First bear with me, because I don’t get to be numerical in the book, so I don’t get to do this example there. So let’s think about a poll in which N random people are asked their preferences between two candidates, and for convenience (and because of my own preferences), we’ll focus on Obama.
If the underlying percentage of people supporting Obama is fixed, then the 1-sigma (random) errors associated with a measurement (by polling) is given by sqrt(p(1-p)/N). For cases like elections where the polls are close enough to 50/50 for calculation of the fractional errors are ~0.5/sqrt(N).
So for a poll with 1000 people, this means that we can predict the fraction voting for Obama to within 1.5% about 68% of the time. Most polls actually post the 2-sigma errors (95% certainty), which means that for a poll with 1000 people, you’ll see them quote 3% errors.
Of course, this is only true for random errors, and not systematic ones. It may turn out that we’re asking the wrong people, or our turnout model is very wrong, but presumably if we want to see trends in the polling, we can look at how a given poll changes from day to day.
Let’s put this in context. First, let’s ignore undecided voters, and simply assume that the fraction of voters who go to McCain are simply 100%-p, so if Obama gets 52%, McCain gets 48%. Assuming a fixed fraction of undecided voters, then the uncertainty in their difference is simply 1/sqrt(N) (1-sigma errors, always!). This is the real figure of merit if you’re trying to figure out who’s actually winning according a particular poll.
But what about a tracking poll with a 3-day baseline?
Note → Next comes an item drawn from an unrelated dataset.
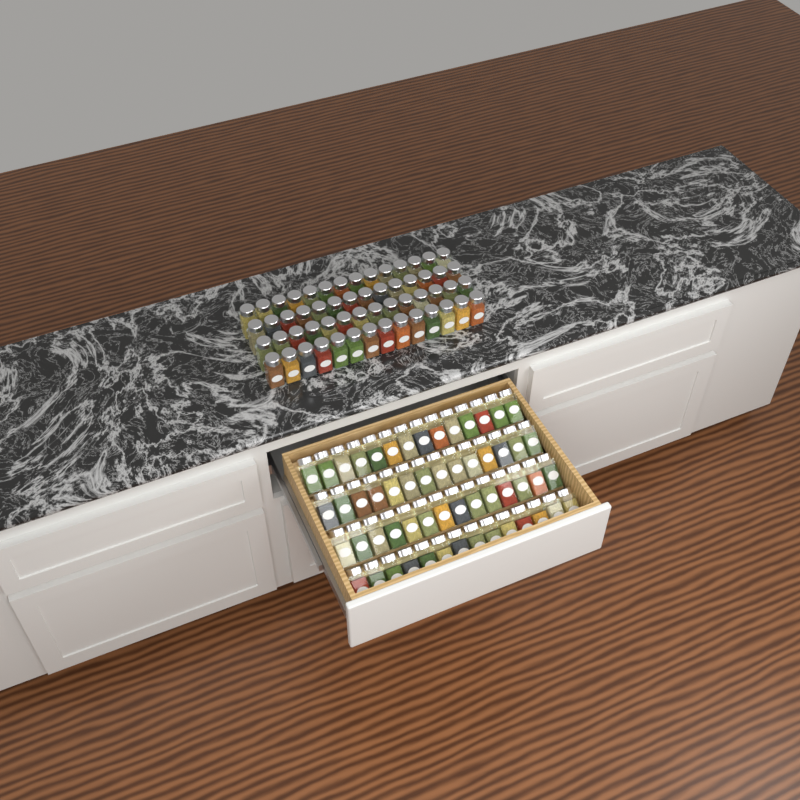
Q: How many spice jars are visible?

On day 3, you sample days 1,2,3, and on day 4, you sample 2,3,4 and average them in each case. In other words, the difference between the result on day 4 and day 3, you’re really only measuring the difference in polling between the 4th and 1st days.
So skipping a few steps of math, if we asked the question:
“Given an advantage x_2 today, and advantage x_1 yesterday, is there any reason to believe that poll has really changed?”
the distribution of x_2-x_1 has a standard deviation of (for a 3-day tracking poll) sqrt(2/(3N)).
For a 3-day tracking poll with a total of 1000 people (like the Daily Kos poll), we find a standard deviation for the difference between two successive days is 2.5%. In other words, we’d expect that on a typical day, the poll should vary by as much as 2 or 3 points, and occasionally, even more. This shouldn’t be uncommon at all. In fact, this should be a minimum scatter, since if there is genuine change in the poll (which is likely over the last week), then the standard deviation should be even more.
But over the last week, the Daily Kos poll has given an advantage to Obama of:
12 12 11 8 7 6 5 6
And therefore daily changes of:
0 -1 -3 -1 -1 -1 +1
This pattern definitely gives credence to the idea that the race is narrowing, but remember that should increase the standard deviation of the difference. On the other hand, the measured standard deviation of this is about 1.5%, far smaller than we predicted. So my question is,”Why aren’t the polls noisier?”
I think I have an answer. For many polls, including the Daily Kos, Rasmussen, Gallup, and most of the big trackers, a constant fraction of Democrats and Republicans are included in the sample. Whether these fractions are correct is immaterial. The point is that since they vote fairly consistently (~85-90%) for the candidate of their party, we’re essentially averaging in a constant each time, significantly reducing the effective uncertainty.
Now, there may not be anything wrong with this, but a natural result of it that if the effective error on a poll is (much) smaller than the official sampling error cited by the poll, then when pundits say that two polls,”are within the margin of errors of each other,” or that “Obama and McCain are within the margin of error,” this is nonsense!
Bottom line is that while I think this election is over, any surprises aren’t going to come because of sampling noise. It’s clearly a game of systematic errors.
Thanks for letting me get that off my chest.